October 15, 2021
Truth Telling is Critical to Addressing Legal System’s Failings Toward Indigenous Peoples
This week, we celebrated Indigenous Peoples' Day. For ACS, this is an opportunity to reaffirm our commitment to truth, racial healing, and transformation. We have to reckon with the founding failures of our Constitution and legal system, and this includes how our Constitution has failed and oppressed Indigenous peoples.
We must reckon with the truth that the establishment of the United States and the governmental structures our founding fathers erected turned independent sovereign tribal nations into dependent ones, against their will. The power and legal authority of tribal governments is now dependent on recognition by the U.S. government and the interpretation of relevant laws and treaties by federal courts.
A substantial portion of the U.S. Constitution is devoted to balancing the powers of the federal government with the powers of the state, respecting the sovereignty of each. Running throughout the Constitution is a consistent commitment to the concept of “self-government.” And yet, the Constitution fails to recognize the existence of a third sovereign entity, that of tribal governments. It goes almost without saying that tribal nations were not given a seat at the table during the drafting of the Constitution. Instead, the Constitution grants to Congress what courts have described as “plenary” powers over Indian affairs, including to make – and break – treaties with federally-recognized tribal nations.
As Elizabeth Reese, Assistant Professor of Law, Stanford University Law School, discussed in our recent Founding Failures program, there are 21 tribal governments in the United States that have reservation land bases that are larger than the state of Rhode Island, and yet, none of those tribal governments are empowered to send senators to the U.S. Senate. Instead, they must lobby the U.S. Senate as if they were a special interest group, rather than sovereign governments within the United States.

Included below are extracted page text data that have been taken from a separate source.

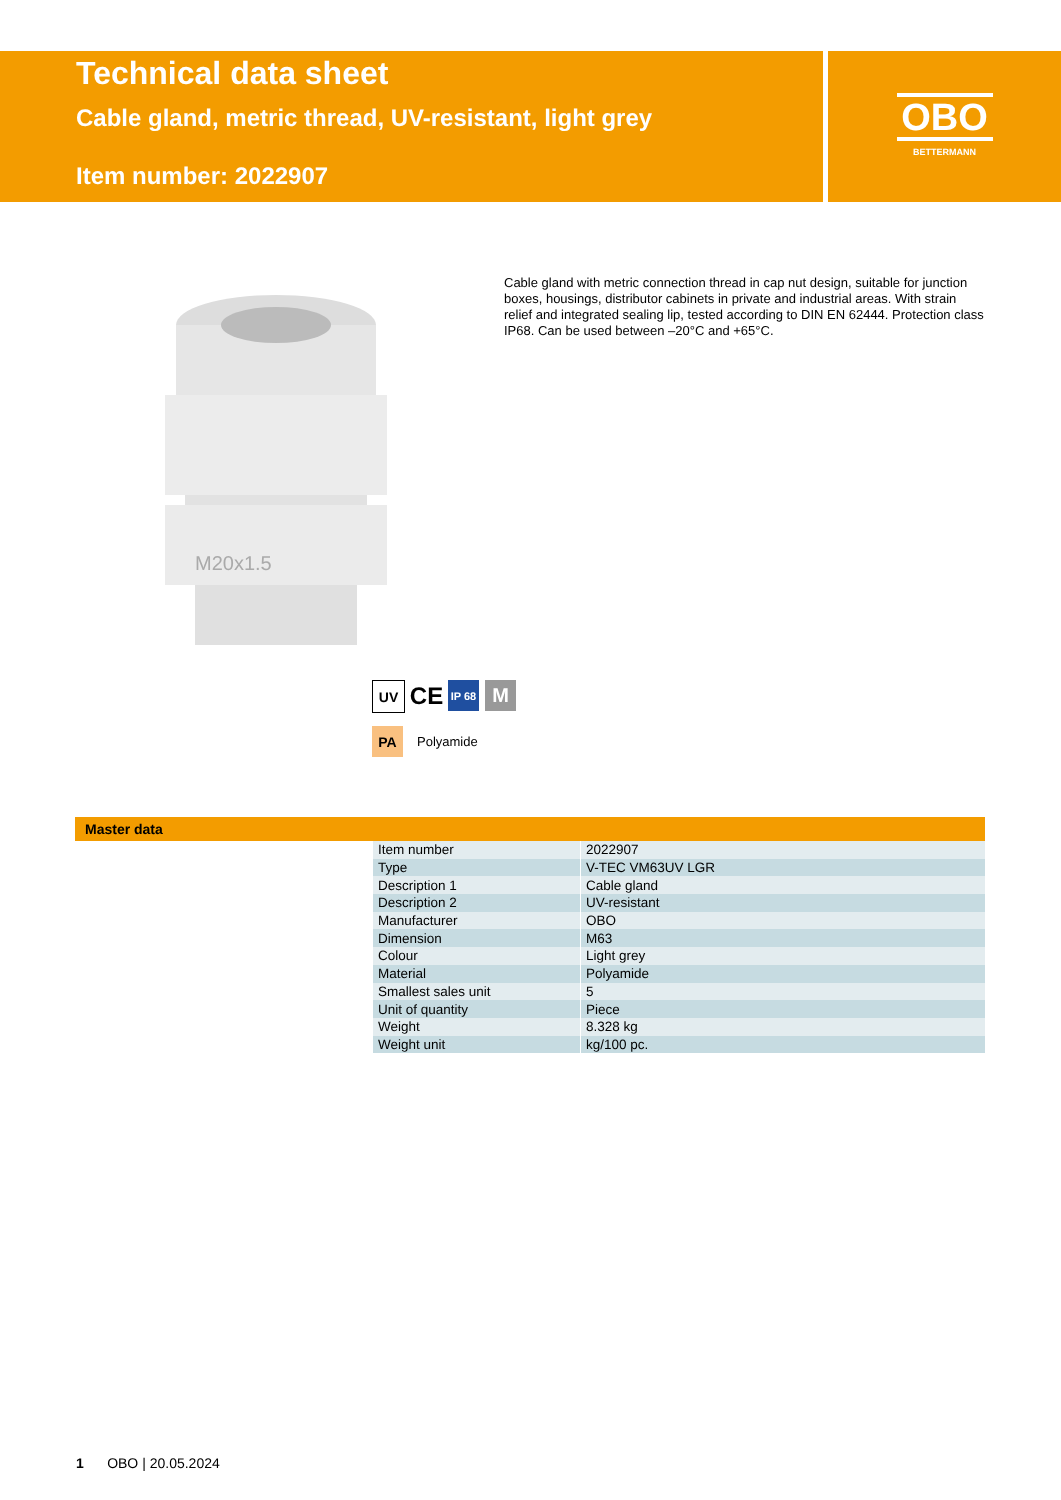Technical data sheet
Cable gland, metric thread, UV-resistant, light grey
Item number: 2022907
OBO
BETTERMANN
M20x1.5
Cable gland with metric connection thread in cap nut design, suitable for junction boxes, housings, distributor cabinets in private and industrial areas. With strain relief and integrated sealing lip, tested according to DIN EN 62444. Protection class IP68. Can be used between –20°C and +65°C.
UV
CE
IP 68
M
PA
Polyamide
Master data
| Item number | 2022907 |
| Type | V-TEC VM63UV LGR |
| Description 1 | Cable gland |
| Description 2 | UV-resistant |
| Manufacturer | OBO |
| Dimension | M63 |
| Colour | Light grey |
| Material | Polyamide |
| Smallest sales unit | 5 |
| Unit of quantity | Piece |
| Weight | 8.328 kg |
| Weight unit | kg/100 pc. |
1 OBO | 20.05.2024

The history of this country is riddled with examples of the U.S. government, often enabled by the federal judiciary, blatantly violating tribal sovereignty to the detriment of citizens of tribal nations. The impact of this power dynamic and the Constitution’s failure to recognize tribal nations as a third sovereign range from the chronically under-resourcing of Indian Reservations, to the taking of Native children from their families, to the shifting boundaries of tribal authority depending on who is sitting on the U.S. Supreme Court.
Too often, Indian law is marginalized as a body of law, treated as an anomaly that needn’t be commonly understood. Less than 1 percent of all active Article III judges identify as Native American, and yet federal courts play a significant role in shaping Indian law. Too often, the power of tribal nations is circumscribed by federal judges who have little understanding or exposure to Indian law.
As a country, we must tell the truth about how our laws and legal systems have failed and oppressed Indigenous peoples. That truth telling process is a prerequisite for the legal transformation necessary to restore and properly recognize the sovereign power of tribal nations. This work cannot be done in a day, and ACS is committed to elevating the work being done by native activists and scholars, and to sustaining the necessary work of truth, racial healing, and transformation.